Top of Records to process

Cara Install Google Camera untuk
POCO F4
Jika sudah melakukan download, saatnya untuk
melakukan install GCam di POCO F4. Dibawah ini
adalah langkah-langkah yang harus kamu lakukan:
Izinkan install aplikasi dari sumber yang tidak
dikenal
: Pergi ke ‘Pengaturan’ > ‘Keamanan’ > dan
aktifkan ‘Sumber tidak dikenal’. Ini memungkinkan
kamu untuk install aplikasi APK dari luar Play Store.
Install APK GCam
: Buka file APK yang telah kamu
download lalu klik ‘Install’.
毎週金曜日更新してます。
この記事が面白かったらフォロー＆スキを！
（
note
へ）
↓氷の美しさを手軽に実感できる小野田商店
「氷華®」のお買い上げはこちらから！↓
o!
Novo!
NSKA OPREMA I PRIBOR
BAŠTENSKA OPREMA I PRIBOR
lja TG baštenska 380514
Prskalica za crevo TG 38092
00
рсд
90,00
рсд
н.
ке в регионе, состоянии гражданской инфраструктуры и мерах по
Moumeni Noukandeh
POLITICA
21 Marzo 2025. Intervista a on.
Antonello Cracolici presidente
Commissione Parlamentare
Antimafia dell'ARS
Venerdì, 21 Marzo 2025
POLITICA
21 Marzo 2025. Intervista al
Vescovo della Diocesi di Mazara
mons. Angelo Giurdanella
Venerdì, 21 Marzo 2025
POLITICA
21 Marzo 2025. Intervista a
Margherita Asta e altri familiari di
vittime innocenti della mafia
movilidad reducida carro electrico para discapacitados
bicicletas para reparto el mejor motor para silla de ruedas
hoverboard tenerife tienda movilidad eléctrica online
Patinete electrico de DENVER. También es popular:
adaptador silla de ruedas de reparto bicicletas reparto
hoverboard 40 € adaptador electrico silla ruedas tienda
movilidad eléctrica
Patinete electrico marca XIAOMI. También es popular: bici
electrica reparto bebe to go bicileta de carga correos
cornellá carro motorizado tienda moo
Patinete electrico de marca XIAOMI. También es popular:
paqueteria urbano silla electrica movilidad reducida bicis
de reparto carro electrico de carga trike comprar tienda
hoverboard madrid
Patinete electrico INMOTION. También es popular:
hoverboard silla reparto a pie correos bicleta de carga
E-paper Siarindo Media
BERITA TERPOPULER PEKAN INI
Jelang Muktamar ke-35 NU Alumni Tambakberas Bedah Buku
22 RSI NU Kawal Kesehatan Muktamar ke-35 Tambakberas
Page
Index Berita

Bottom of Records to process

● **Task goal**:
List every line of text in the records as a numbered list, leaving out blank lines.

● **Solution to this task**:
1. Cara Install Google Camera untuk
2. POCO F4
3. Jika sudah melakukan download, saatnya untuk
4. melakukan install GCam di POCO F4. Dibawah ini
5. adalah langkah-langkah yang harus kamu lakukan:
6. Izinkan install aplikasi dari sumber yang tidak
7. dikenal
8. : Pergi ke ‘Pengaturan’ > ‘Keamanan’ > dan
9. aktifkan ‘Sumber tidak dikenal’. Ini memungkinkan
10. kamu untuk install aplikasi APK dari luar Play Store.
11. Install APK GCam
12. : Buka file APK yang telah kamu
13. download lalu klik ‘Install’.
14. 毎週金曜日更新してます。
15. この記事が面白かったらフォロー＆スキを！
16. （
17. note
18. へ）
19. ↓氷の美しさを手軽に実感できる小野田商店
20. 「氷華®」のお買い上げはこちらから！↓
21. o!
22. Novo!
23. NSKA OPREMA I PRIBOR
24. BAŠTENSKA OPREMA I PRIBOR
25. lja TG baštenska 380514
26. Prskalica za crevo TG 38092
27. 00
28. рсд
29. 90,00
30. рсд
31. н.
32. ке в регионе, состоянии гражданской инфраструктуры и мерах по
33. Moumeni Noukandeh
34. POLITICA
35. 21 Marzo 2025. Intervista a on.
36. Antonello Cracolici presidente
37. Commissione Parlamentare
38. Antimafia dell'ARS
39. Venerdì, 21 Marzo 2025
40. POLITICA
41. 21 Marzo 2025. Intervista al
42. Vescovo della Diocesi di Mazara
43. mons. Angelo Giurdanella
44. Venerdì, 21 Marzo 2025
45. POLITICA
46. 21 Marzo 2025. Intervista a
47. Margherita Asta e altri familiari di
48. vittime innocenti della mafia
49. movilidad reducida carro electrico para discapacitados
50. bicicletas para reparto el mejor motor para silla de ruedas
51. hoverboard tenerife tienda movilidad eléctrica online
52. Patinete electrico de DENVER. También es popular:
53. adaptador silla de ruedas de reparto bicicletas reparto
54. hoverboard 40 € adaptador electrico silla ruedas tienda
55. movilidad eléctrica
56. Patinete electrico marca XIAOMI. También es popular: bici
57. electrica reparto bebe to go bicileta de carga correos
58. cornellá carro motorizado tienda moo
59. Patinete electrico de marca XIAOMI. También es popular:
60. paqueteria urbano silla electrica movilidad reducida bicis
61. de reparto carro electrico de carga trike comprar tienda
62. hoverboard madrid
63. Patinete electrico INMOTION. También es popular:
64. hoverboard silla reparto a pie correos bicleta de carga
65. E-paper Siarindo Media
66. BERITA TERPOPULER PEKAN INI
67. Jelang Muktamar ke-35 NU Alumni Tambakberas Bedah Buku
68. 22 RSI NU Kawal Kesehatan Muktamar ke-35 Tambakberas
69. Page
70. Index Berita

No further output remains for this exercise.